__COMPLETE THE FOLLOWING__:
• A. In the IS/LM model explanation below, who invented the IS/LM model?
• B. List the three things whose relationship the IS/LM model demonstrates, according to the IS/LM model explanation below.
• C. Resume the IS/LM model explanation below, picking up right after its last sentence.

__SOURCE EXTRACT__:
==================================================
What we need is a clean sheet understanding of economics. What follows next is a brief review of Macro 101. I will then expand this to cover the state of the world before the crisis, and make it clear as to what caused this crisis.

The IS/LM model, Monetary Policy, and Central Banking

I'm lifting some stuff from, and more from some Macroeconomics textbooks.

The IS/LM model is a macroeconomic tool that demonstrates the relationship between interest rates, real output in the goods and services market, and the money market. It was invented by John Hicks to summarize John Maynard Keynes' General Theory of Employment, Interest, and Money. It is commonly used in introductory Macroeconomics textbooks, and does a pretty good job explaining what it is that central banks do, and how they think.
Very simplistically:

The horizontal axis (labeled Y) represents real GDP. The vertical axis represents nominal interest rates (labeled i).

The IS (Investment and Savings) curve shows the level of real GDP for each level of interest rates. Lower interest rates lead to more investment and less savings, leading to greater GDP, thus the IS curve is downwards sloping.
==================================================
Saved entries:
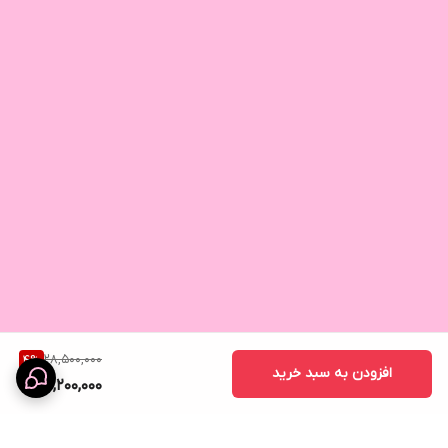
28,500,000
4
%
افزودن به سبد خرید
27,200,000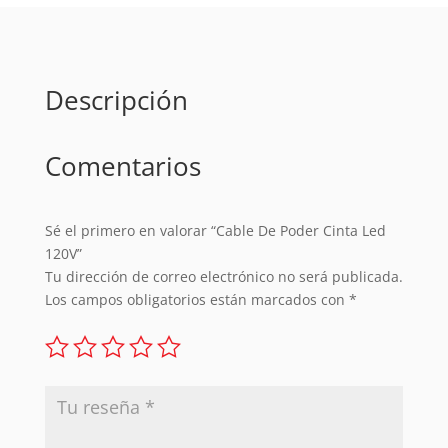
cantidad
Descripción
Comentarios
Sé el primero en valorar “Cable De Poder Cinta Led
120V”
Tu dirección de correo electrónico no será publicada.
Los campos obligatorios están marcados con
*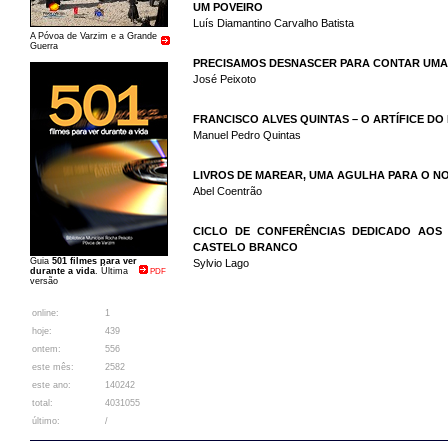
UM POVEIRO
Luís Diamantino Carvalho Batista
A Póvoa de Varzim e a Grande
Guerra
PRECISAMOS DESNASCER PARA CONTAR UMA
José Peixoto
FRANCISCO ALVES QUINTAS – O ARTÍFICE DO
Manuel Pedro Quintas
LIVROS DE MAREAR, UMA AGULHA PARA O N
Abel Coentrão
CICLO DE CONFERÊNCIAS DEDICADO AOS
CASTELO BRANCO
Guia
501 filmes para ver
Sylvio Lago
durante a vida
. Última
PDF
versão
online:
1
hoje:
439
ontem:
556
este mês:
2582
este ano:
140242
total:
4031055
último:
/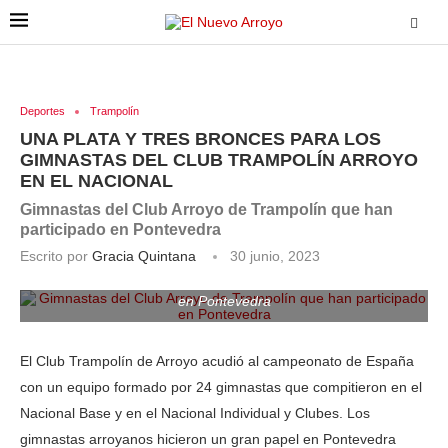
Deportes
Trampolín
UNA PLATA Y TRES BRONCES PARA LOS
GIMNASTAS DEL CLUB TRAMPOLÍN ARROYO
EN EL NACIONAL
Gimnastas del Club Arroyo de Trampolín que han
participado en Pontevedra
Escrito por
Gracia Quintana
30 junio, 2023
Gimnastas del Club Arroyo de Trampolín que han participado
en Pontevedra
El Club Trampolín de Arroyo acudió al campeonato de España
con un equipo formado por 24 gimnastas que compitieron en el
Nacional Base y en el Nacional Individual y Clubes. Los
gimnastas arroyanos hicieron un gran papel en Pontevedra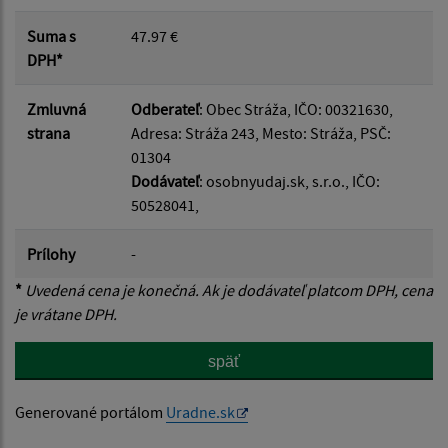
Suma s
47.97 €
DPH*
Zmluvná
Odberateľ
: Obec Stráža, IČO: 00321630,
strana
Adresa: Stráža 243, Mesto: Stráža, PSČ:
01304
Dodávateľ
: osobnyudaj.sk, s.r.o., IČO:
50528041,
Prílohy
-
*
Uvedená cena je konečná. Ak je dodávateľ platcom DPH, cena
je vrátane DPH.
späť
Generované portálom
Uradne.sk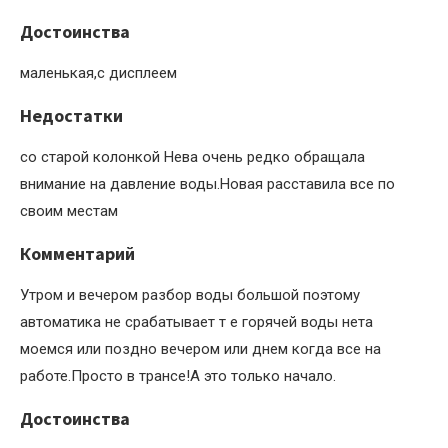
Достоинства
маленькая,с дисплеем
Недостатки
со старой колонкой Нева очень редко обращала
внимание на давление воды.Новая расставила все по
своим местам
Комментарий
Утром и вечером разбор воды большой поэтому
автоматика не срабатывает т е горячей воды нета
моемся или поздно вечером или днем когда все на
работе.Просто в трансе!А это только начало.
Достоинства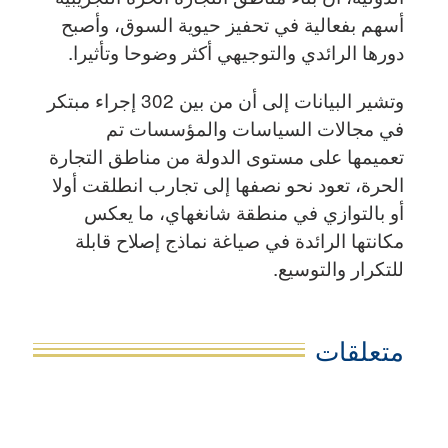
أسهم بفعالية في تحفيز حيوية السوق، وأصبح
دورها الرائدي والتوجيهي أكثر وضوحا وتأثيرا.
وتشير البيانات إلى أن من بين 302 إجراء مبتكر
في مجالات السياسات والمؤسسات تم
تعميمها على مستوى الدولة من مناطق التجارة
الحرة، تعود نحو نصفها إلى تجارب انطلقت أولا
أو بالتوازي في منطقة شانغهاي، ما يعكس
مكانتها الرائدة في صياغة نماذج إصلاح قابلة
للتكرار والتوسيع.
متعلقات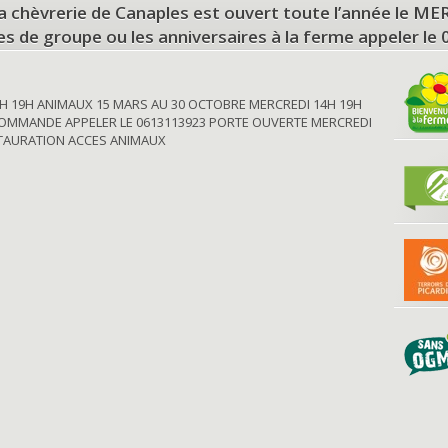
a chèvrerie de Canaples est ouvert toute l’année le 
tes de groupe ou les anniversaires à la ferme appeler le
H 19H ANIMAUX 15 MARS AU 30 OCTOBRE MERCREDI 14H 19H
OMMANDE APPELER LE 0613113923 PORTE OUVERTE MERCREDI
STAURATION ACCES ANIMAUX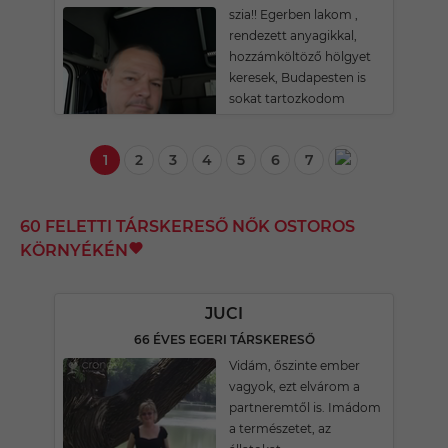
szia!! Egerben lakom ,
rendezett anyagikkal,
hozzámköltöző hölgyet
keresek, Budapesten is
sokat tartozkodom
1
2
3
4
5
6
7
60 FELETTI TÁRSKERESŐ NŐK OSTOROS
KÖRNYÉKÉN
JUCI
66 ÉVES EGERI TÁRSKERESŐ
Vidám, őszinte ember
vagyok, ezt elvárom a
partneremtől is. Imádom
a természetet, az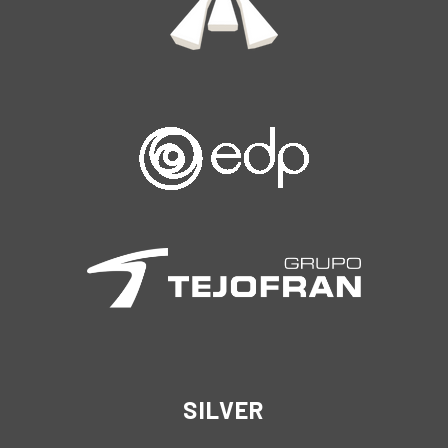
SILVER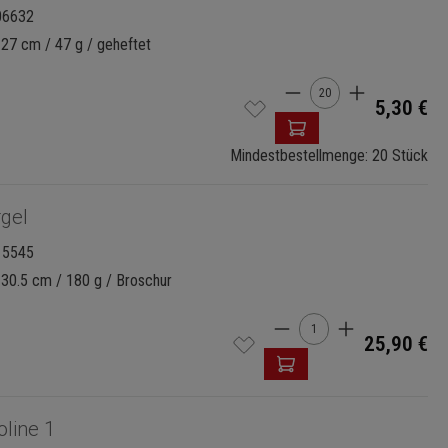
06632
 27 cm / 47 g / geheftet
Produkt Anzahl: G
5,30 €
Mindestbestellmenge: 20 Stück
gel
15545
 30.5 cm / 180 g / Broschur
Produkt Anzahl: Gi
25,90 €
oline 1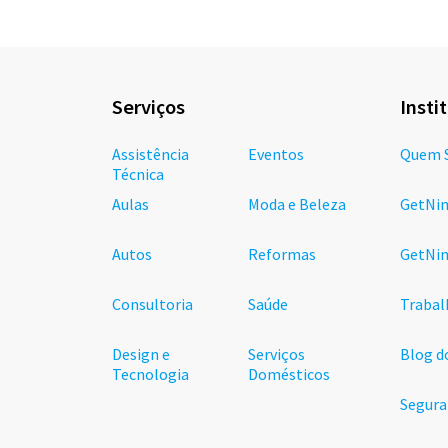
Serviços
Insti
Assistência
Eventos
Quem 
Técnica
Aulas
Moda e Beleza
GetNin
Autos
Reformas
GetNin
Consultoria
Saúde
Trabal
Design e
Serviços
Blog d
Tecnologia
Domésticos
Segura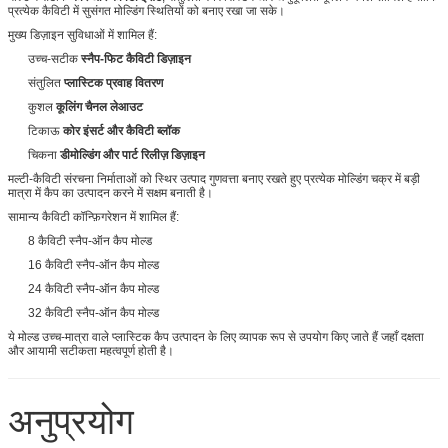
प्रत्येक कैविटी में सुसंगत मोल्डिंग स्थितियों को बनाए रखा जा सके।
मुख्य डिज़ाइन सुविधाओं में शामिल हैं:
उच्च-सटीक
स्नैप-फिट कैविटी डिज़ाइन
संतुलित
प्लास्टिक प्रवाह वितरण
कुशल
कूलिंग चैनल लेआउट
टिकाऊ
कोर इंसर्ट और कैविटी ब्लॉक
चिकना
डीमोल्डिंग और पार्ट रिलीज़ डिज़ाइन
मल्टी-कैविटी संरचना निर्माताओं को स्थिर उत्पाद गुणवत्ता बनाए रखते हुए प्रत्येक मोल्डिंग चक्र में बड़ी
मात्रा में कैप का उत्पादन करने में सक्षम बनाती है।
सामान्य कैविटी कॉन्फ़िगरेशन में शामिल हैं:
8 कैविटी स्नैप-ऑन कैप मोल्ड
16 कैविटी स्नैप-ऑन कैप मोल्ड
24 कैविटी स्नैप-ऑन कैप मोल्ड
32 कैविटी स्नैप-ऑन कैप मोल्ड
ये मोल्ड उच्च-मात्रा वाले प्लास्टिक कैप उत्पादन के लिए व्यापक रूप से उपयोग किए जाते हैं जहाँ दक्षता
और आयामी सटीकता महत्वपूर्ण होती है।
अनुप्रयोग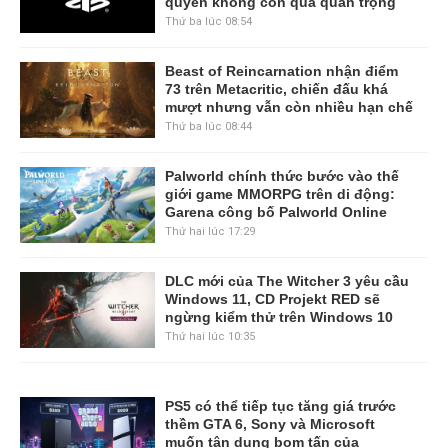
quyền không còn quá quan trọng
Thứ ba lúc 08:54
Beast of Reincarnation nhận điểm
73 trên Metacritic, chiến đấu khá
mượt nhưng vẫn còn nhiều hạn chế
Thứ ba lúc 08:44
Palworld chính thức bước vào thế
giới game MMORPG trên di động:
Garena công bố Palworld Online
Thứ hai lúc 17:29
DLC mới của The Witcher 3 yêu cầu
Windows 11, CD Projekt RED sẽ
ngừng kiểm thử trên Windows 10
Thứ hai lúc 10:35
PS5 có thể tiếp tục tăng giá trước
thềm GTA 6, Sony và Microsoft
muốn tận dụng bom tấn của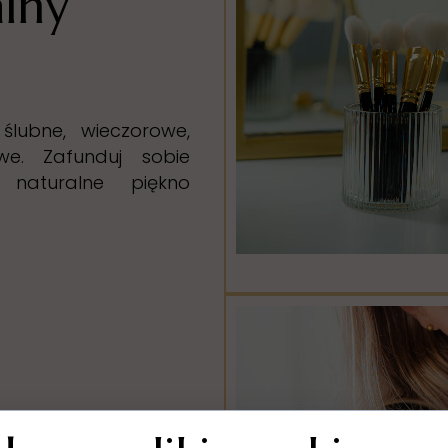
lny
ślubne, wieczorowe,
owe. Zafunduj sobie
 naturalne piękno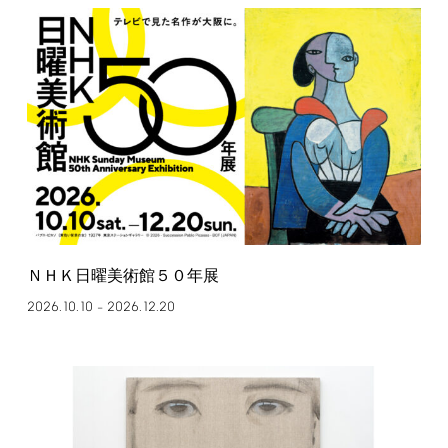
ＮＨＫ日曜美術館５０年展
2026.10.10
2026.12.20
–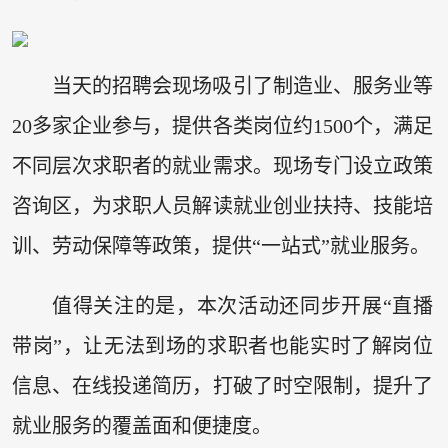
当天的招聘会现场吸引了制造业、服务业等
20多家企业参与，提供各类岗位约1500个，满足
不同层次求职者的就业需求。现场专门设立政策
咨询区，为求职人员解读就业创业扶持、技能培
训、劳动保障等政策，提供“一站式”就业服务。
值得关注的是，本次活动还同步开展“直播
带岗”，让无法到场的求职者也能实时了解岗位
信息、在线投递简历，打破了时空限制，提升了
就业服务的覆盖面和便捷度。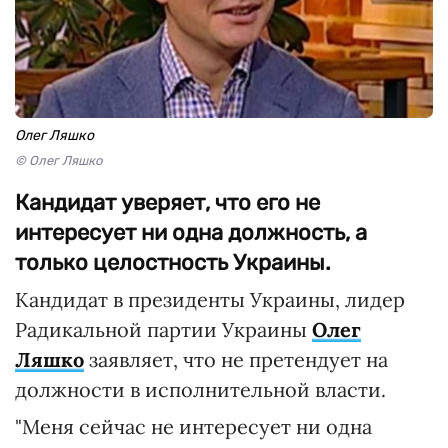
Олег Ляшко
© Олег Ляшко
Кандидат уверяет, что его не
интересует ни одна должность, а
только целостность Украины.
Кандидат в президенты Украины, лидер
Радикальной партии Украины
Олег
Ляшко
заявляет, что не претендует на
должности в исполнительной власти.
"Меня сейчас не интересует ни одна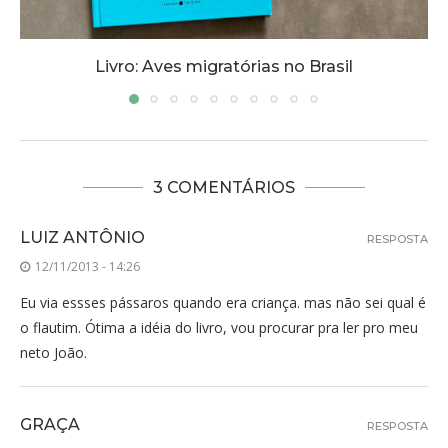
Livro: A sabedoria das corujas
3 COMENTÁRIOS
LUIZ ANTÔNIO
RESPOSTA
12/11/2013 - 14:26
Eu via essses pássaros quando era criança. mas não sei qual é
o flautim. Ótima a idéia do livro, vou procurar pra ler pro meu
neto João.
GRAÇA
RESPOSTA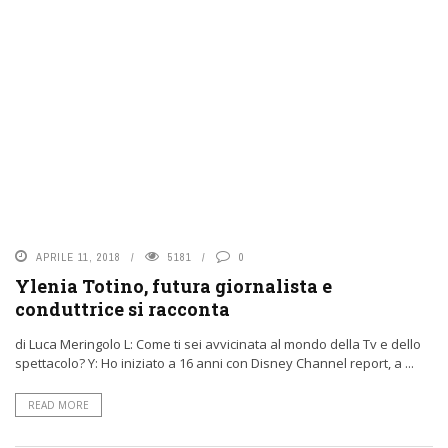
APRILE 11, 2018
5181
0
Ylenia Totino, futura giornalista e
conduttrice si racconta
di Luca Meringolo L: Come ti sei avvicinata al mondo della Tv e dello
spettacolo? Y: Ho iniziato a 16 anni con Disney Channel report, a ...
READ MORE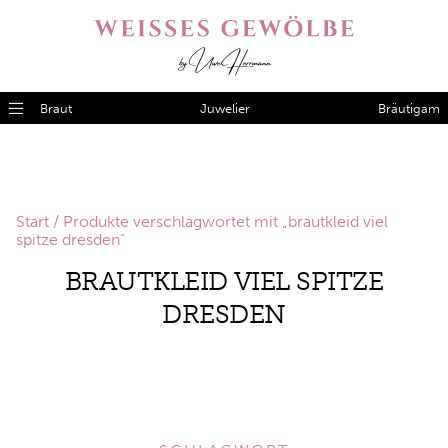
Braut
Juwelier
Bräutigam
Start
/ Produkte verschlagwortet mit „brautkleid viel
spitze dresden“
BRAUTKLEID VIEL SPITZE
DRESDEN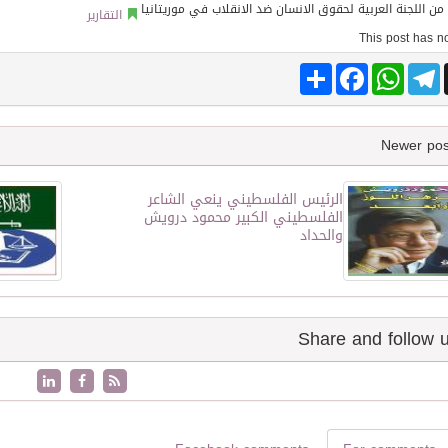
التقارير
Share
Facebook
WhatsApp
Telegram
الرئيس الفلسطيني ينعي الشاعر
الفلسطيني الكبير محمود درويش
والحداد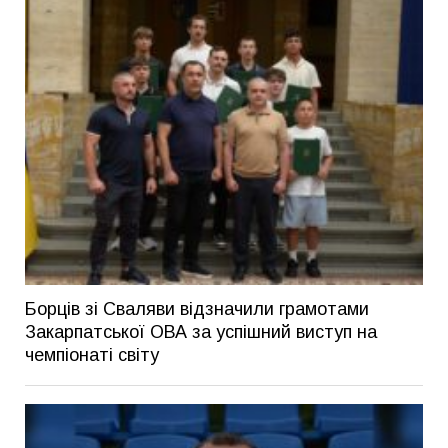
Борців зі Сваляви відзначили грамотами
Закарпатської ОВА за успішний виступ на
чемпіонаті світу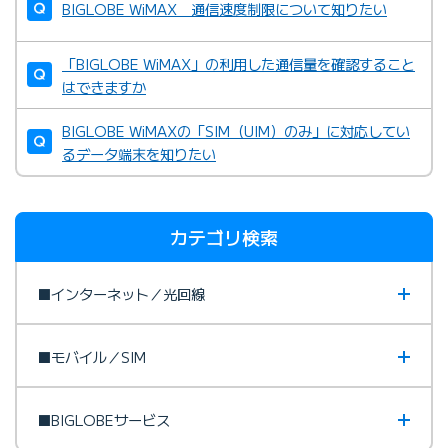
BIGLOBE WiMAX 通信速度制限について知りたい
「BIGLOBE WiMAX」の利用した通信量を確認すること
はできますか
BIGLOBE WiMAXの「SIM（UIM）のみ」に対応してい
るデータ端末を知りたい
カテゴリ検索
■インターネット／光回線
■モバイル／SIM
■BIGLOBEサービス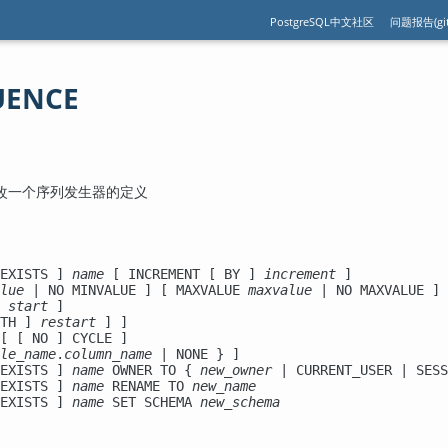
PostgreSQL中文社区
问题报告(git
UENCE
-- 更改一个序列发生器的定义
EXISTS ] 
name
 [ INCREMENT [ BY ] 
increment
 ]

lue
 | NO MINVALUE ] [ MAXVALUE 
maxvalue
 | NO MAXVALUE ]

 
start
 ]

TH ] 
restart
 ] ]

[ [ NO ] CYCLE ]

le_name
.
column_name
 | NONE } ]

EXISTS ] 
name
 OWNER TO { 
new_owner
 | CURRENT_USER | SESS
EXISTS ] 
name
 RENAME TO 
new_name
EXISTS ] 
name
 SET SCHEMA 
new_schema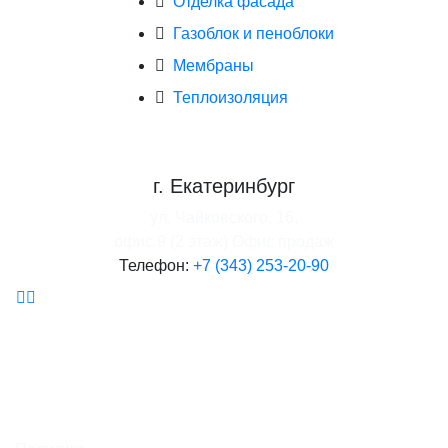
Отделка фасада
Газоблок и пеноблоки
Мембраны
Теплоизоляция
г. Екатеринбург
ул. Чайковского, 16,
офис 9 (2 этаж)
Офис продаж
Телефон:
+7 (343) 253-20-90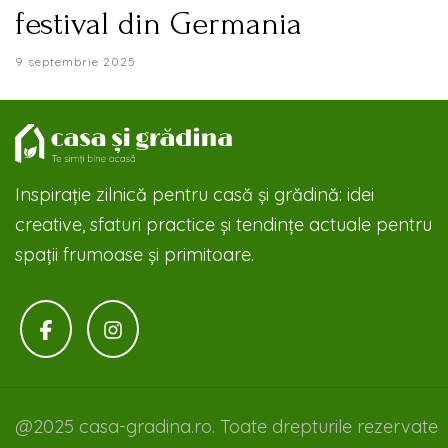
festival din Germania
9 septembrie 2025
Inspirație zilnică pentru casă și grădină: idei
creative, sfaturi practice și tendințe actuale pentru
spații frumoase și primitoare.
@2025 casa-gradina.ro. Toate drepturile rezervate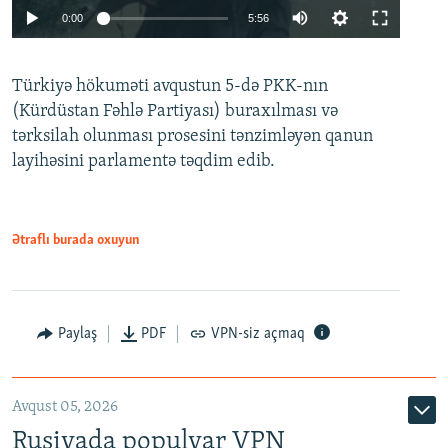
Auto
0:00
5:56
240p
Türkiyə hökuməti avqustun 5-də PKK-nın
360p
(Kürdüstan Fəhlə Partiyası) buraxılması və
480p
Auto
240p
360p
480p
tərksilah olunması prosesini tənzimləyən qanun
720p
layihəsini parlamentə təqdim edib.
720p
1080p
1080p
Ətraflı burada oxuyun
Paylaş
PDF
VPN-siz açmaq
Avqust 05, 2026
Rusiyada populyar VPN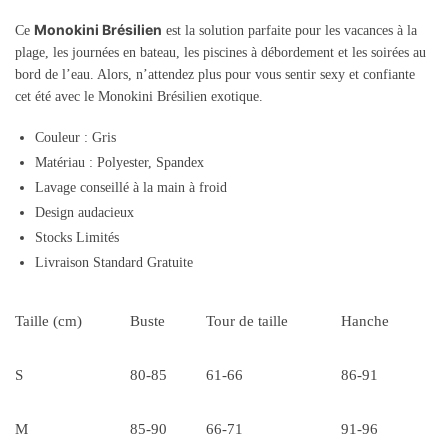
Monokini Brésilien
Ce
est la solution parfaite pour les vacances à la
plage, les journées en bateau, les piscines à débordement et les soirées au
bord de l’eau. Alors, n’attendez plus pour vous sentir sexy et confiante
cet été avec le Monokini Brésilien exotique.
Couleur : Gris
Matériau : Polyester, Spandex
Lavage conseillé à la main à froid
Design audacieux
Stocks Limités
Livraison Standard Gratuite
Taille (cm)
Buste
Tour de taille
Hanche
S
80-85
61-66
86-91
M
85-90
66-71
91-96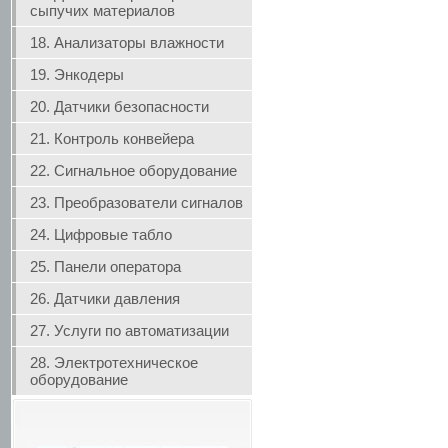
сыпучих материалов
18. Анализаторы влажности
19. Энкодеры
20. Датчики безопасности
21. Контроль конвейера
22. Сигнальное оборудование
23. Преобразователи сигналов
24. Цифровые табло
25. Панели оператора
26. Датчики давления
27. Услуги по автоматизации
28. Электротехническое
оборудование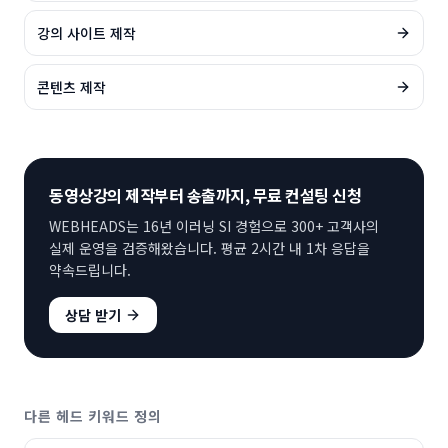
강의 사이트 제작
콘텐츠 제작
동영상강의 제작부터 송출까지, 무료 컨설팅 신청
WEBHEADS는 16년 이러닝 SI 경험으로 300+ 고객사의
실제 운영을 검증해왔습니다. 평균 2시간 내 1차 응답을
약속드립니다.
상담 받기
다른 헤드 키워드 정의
==================================================
__RESPONSE LIST__:
• A. John Hicks invented it.

• B.
- Interest rates
- Real output in the goods and services market
- The money market

• C.
The LM curve represents the role of finance and money, and plots interest rates against the quantity of cash balances. ("Liquidity preference and Money supply equilibrium"). It represents the willingness to hold cash instead of securities. The LM curve is upward sloping. As GDP increases, and interest rates increase, so does the demand for cash.

Shifts to the IS curve:
- Change in government spending - increases will move the IS curve to the right.
- Increase in Marginal propensity to save - an increase will reduce the multiplier and move the IS curve to the left. (Interest rate changes impact saving and investment behavior – higher interest rates encourage savings, lower interest rates encourage investment. )
- Business and Consumer Confidence - greater optimism leads to more spending for any given interest rate, shifting the IS curve to the right.

Shifts to the LM curve:
- Monetary Policy decisions by the central bank - increases in the real money supply move the LM curve to the right.
- Real Money Demand - increases shift the LM curve up and to the left.
- Responsiveness of money demand to interest rates: changes the slope of the LM curve. Small responsiveness makes the LM curve be more vertical; large responsiveness makes it more horizontal.

To summarize, increases in GDP can be achieved by :

- Increasing government spending
- Increasing money supply, and the money multiplier
- Reducing propensity to save
- increasing risk taking and investing (done by lowering interest rates).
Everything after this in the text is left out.